Sooty Shearwater, Manx Shearwater, Puffin, Razorbills and Guillemot, Kittiwakes, Gannets and Bonxie, all scarce, rare or mega in a Finnish context, were easily found over the few days we were there. 

We were joined then on Mizen by my dad, brother and Brian McCloskey.
Migrants over the stay included several Yellow Broweds, the aforementioned RB Fly, Blackcaps, Black Redstarts, a self found Common Rosefinch (trash), a fine looking, but unfortunately silent Siberian Chiffchaff candidate, and Ring Ouzel.

Black Redstart - Brian McCloskey

The lake produced a single juv Curlew Sandpiper, and, unusually for the site a flock of some 10-12 Gadwall.
I was blown away by the sheer number of Buzzards on the headland now, in full residency. They really have taken over the country.
This Merlin was the best of the raptors though. Cute as a button.

The best birds of the trip for me were the result of an emergency morning supply run to Schull.

Having enjoyed a few Med gulls in the harbour we made for the Croagh Estuary. I had often checked the north arm of this estuary in the past, pegging it as the potential site for Ireland's first Snowy Egret, but had never had the time to check the western arm.

With the north arm, indeed having a good count of Little Egrets (another rare bird for Finland we had enjoyed all through the trip), we made our way to the western arm. 

Driving down the length of this arm, checking the various egrets, gulls and godwits, we initially saw nothing here. It was only coming back up the estuary that we saw a few more egrets, hidden behind a bank that were invisible from viewpoints on the eastward drive.

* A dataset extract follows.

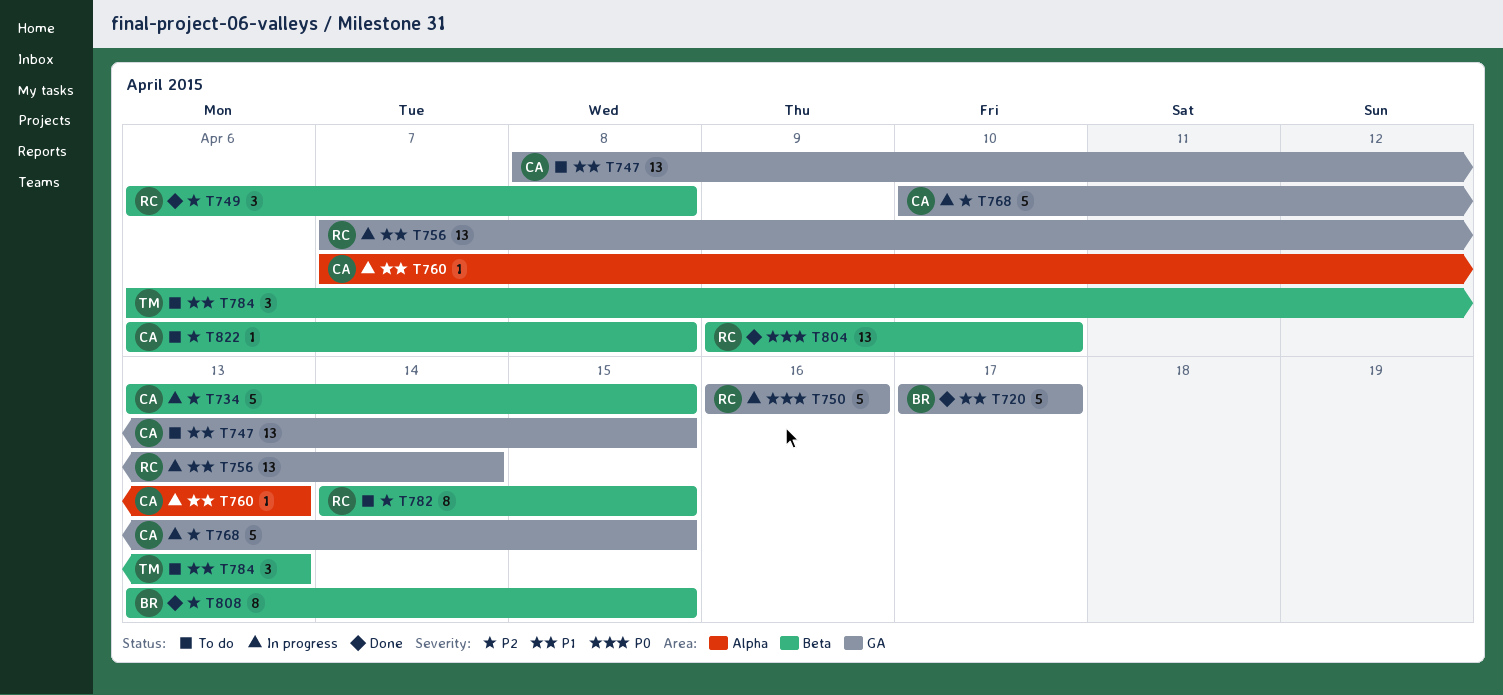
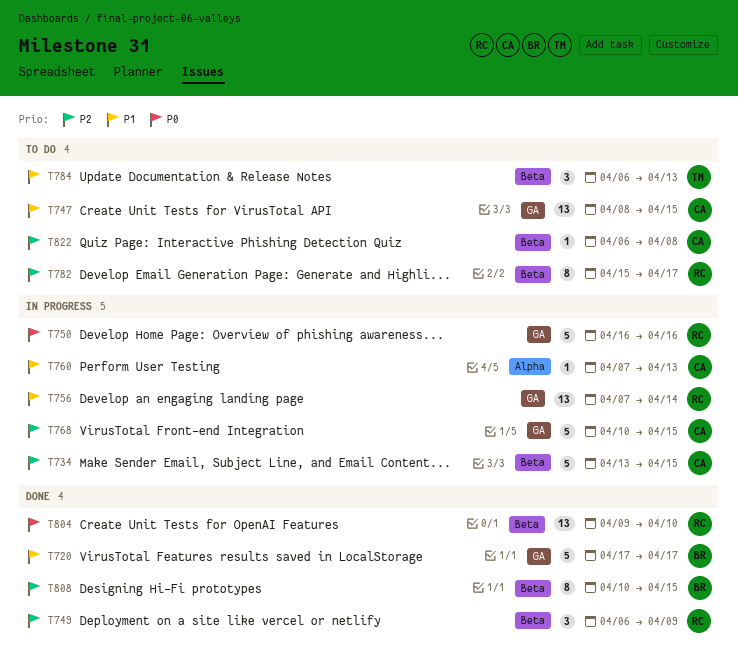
T749, due: Apr 8 -> Apr 9
T782, start: Apr 14 -> Apr 15
T782, due: Apr 15 -> Apr 17
T808, start: Apr 13 -> Apr 10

I raised my bins and was delighted to see the middle of three egrets had a gleaming yellow bill! A great score for my first visit to the site.

A quick set up of the scope and it was clear that two of the three egrets were indeed Cattle Egrets.

It's been over 13 years since I found Ireland's ninth individual, at the famous red benches in Clonakilty, a true mega at the time.

Now their status has changed dramatically, reduced to trash ever since Robert Vaughan found the last good one at Kilcoole, preceding a massive influx of the species.

I made an effort to see many of those birds at the time here

They've been prone to little influxes since, and there seems to be one going on at the moment.

Nonetheless I was delighted with the find, still a classy looking bird, and felt suitably rare at this haggard estuary in west Cork.

There's something about Cattle Egrets. Despite the vast numbers of cattle in the country, and even with the prospect of this species breeding in Ireland (I had a pair sitting in an egret colony in Waterford many years ago I suspect did the deed), they still seem bizzare following cows around on the oul sod.

As we left the area, headed back to Mizen, we passed the rest of the Mizen household, shamefully leaving Mizen to twitch a couple of Cow Sniffers. Needless to say they were ridiculed. 

Cattle Egrets - Brian McCloskey

An enjoyable visit home, catching up with lots of friends and family and enjoying good birds and food around the country.

Thanks to the lads on Mizen for a very pleasant stay on the old stomping grounds.